You can be innocent again. It's not true, what they say, that you can never get it back. You can. It's only that most folks cannot be bothered. - Catherine M. Valente.
When I was younger, I would swallow fruit seeds and then get very scared that a tree would grow in my tummy. I'd put my arms into my shirt and tell people I lost my arms. I would try to make the light switch stay on both on and off at the same time. I used to think that the moon followed me wherever I went, that Santa Claus was God, and that a rainbow was a magic trick in the sky.
I had that one pen with six colors, and I would try to push all the buttons at the exact same time. I used to lick my ice-cream really slow, telling myself that it would never get finished. I believed that the world was perfect, that nothing was bad, and all that mattered was that next high from playing with my friends. Do you remember your childhood days? Those silly things we used to do way back then, now we look back and laugh at our ignorance, our innocence, how blissfully stupid we were. Do you remember?
How did we change - from flying paper planes and driving paper boats in our bathing water - to this? When did we grow - from the innocence of our childhood days, that sweet ignorant optimism - to this? Can you put your finger on the day - when we stopped playing, when our childhood wasted away with our purity gone; when our dreams got smaller, and the pure unadulterated love in our hearts died down - to this? Remember when we were younger and we couldn't wait to grow up? What were we thinking?
Do you remember - running wild and free in the streets, without a care in the world? Tripping on tree roots and slipping on the muddy ground, but getting back on our feet and running all the same. Do you remember - dancing in the rain with the cold liquid pouring down on us, and we would open our mouths to taste the heavenly nectar on our tongues, because we thought water from the sky was sweeter? Do you remember - those days when all we had to worry about was our next meal, or what goody mummy was going to bring home from work, or when NEPA would bring the light so we could watch The Pinky and the Brain. Do you remember how those days used to feel like?
Wasn't it easier in your firefly catching days?
When everything out of reach someone bigger brought down to you; wasn't it beautiful running wild till you fell asleep, before the monsters caught up to you? - Taylor Swift.
Now it's all gone, that magic is not there anymore. We worry about other things - how beautiful or handsome we look, we dislike our bodies and wished we looked a certain way. We look at the world today and see it as a burden, a sort of task. We drink ourselves stupid, and work ourselves dead all just because that's what mom and dad said we should do. There's always that bill we have to pay, that exam that we have to pass, that position we have to attain, that clothing item we would give anything to possess - that boy or girl we wished we were, that personality we wished we had.
Perhaps we got lost in translation, perhaps we got stuck in the grey areas between black and white, good and bad, right and wrong, and now we see too much, crave too much. Or maybe this world was a masterpiece until we "grew up" and tore it to pieces. Wasn't it beautiful when you believed in everything, and everybody believed in you? Now I know why Peter Pan didn't want to grow up..
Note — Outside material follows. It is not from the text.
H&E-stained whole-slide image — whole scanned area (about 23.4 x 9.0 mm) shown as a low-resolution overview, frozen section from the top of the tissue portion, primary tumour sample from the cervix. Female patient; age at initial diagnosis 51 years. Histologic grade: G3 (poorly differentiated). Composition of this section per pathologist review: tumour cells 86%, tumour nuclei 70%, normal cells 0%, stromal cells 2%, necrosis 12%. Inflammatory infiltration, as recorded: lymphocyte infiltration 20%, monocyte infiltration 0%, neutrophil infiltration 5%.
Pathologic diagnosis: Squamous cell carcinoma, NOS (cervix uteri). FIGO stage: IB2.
You told us once not to be in such a hurry to grow up, but I don't see any way we could have avoided it. There was always someone out there ready to carve away another chunk of our innocence. Maybe because theirs was already gone and they couldn't stand the sight of our ignorant happiness. Because that's what innocence is, you know. A blissful oblivion of what's coming, of what you'll lose and what you'll gain, and what kind of person you'll grow up to be. - Laura Wiess.
It's so ironic that as a child, we can't wait to "grow up" and "mature". But when we finally grow, we realize that everything is not what it seems; we see that the world is not what we thought it was, that magic doesn't exist, and that our dreams are just that - dreams. Then we get angry. We get mad at the world and everything in it. We become bitter and frustrated and miserable, and we develop a warped sense of how the world is, and how human beings should interact with each other. Love becomes a distant memory, while hate and greed thrives.
We wish we were happier and thinner and fitter, we wish we weren't loosers and liars and quitters; we want something more not just nasty and bitter, we want something real not just hash tags and twitter. - Passenger.
How I long to go back to those days of my childhood, and feel that magical feeling all over again. That I might once more see the world through the eyes of a child, and cherish the beauty of life a little more than I do now. I long for the days of my wide-eyed curiosity, my boundless optimism, and my ignorant beliefs. They may sound ridiculous to some, but at least back then, I had peace in my heart. And peace had me.
Do you remember when we were younger and we couldn't wait to grow up? What on earth were we thinking?